In the second study my aim was to determine the sensitivity of the ECAS to
behavioural variant frontotemporal dementia (bvFTD) without ALS, AD,
primary progressive aphasia (PPA) without ALS, posterior cortical atrophy
(PCA) and mild cognitive impairment (MCI). I also validated the ECAS against
a comprehensive neuropsychological assessment, and compared it with the
ACE-III, for each diagnosis. We additionally performed a qualitative thematic
analysis of the ECAS behavioural interviews to determine the differences in
themes between the diagnoses of bvFTD and AD. The study included 16
people with bvFTD (without ALS), 32 with AD, 12 with MCI, 13 with PPA, 6
with PCA and 48 healthy controls. The ECAS was more sensitive than the
ACE-III to detect bvFTD, AD, MCI and PPA; with equal sensitivity to detect
PCA. The anterior functions (comprising executive, fluency and language
scores) composite score was sensitive to bvFTD; while the posterior
functions (comprising memory and visuospatial scores) composite score
was sensitive to AD. The ECAS was able to detect cognitive impairment as
determined by a comprehensive neuropsychological assessment in most of
the patients. A cut-off of 4 or more behavioural domains affected differentiated
well between bvFTD and AD, while different themes emerged between the
groups in the qualitative analysis of the behavioural interview.

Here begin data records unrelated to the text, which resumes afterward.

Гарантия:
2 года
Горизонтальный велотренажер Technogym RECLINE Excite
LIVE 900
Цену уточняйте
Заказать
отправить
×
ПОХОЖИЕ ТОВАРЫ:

Finally, for the third study my objectives were: to investigate the relationship
between the ECAS and functional severity of dementia; to validate the
behavioural interview of the ECAS with other behavioural screens used to
assess FTD; and to determine whether the ECAS scores changed over time
in bvFTD, AD, MCI, PPA, and PCA. For this purpose, I did a longitudinal study
and analysed the correlations between the ECAS with the Clinical Dementia
Rating Scale (CDR-FTLD), the Frontal Behavioural Inventory (FBI), and the
Frontotemporal Dementia Rating Scale (FRS). I assessed 56 patients on the
first assessment, 29 on the second assessment and 13 on the third
assessment. The ECAS total score had good convergent validity with the
CDR-FTLD severity classification, while the ECAS behavioural screen had
convergent validity with the FBI, FRS and CDR-FTLD. I created an impairment
cut-off score of 96 to differentiate the groups of questionable versus mild
dementia based on the CDR-FTLD. The CDR-FTLD, FIQ, FBI, and FRS
predicted 71.3% of the variance of the ECAS Total Score. The variance of the
ECAS behavioural score was predicted 74.7% by the FBI, FIQ and age. FRS
was the single variable to predict attrition by 20.4%. In our study there was no
significant difference of ECAS scores between assessments.

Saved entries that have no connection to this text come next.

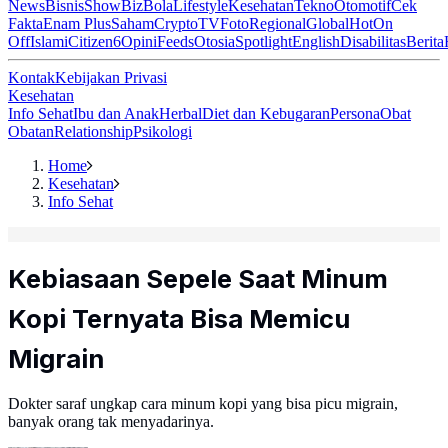
News
Bisnis
ShowBiz
Bola
Lifestyle
Kesehatan
Tekno
Otomotif
Cek
Fakta
Enam Plus
Saham
Crypto
TV
Foto
Regional
Global
Hot
On
Off
Islami
Citizen6
Opini
Feeds
Otosia
Spotlight
English
Disabilitas
Berita
Kontak
Kebijakan Privasi
Kesehatan
Info Sehat
Ibu dan Anak
Herbal
Diet dan Kebugaran
Persona
Obat
Obatan
Relationship
Psikologi
Home
Kesehatan
Info Sehat
Kebiasaan Sepele Saat Minum
Kopi Ternyata Bisa Memicu
Migrain
Dokter saraf ungkap cara minum kopi yang bisa picu migrain,
banyak orang tak menyadarinya.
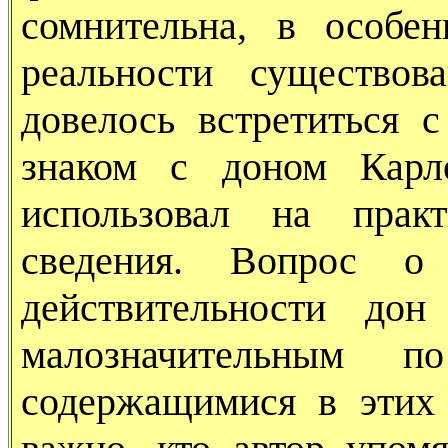
сомнительна, в особен
реальности существо
довелось встретиться 
знаком с доном Карл
использовал на прак
сведения. Вопрос о
действительности дон
малозначительным 
содержащимися в этих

The ECAS proved to be a valid test to assess the cognitive and behavioural
impairments in people with early onset dementia without ALS. It was more
sensitive than the ACE-III at detecting dementia in most of the patient groups,
with the exception of the PCA group where they had equal sensitivity. The
ECAS had also equal sensitivity to detect bvFTD, PPA and PCA as an
extensive neuropsychological assessment. It could therefore be used as a first
assessment in early onset dementia clinics.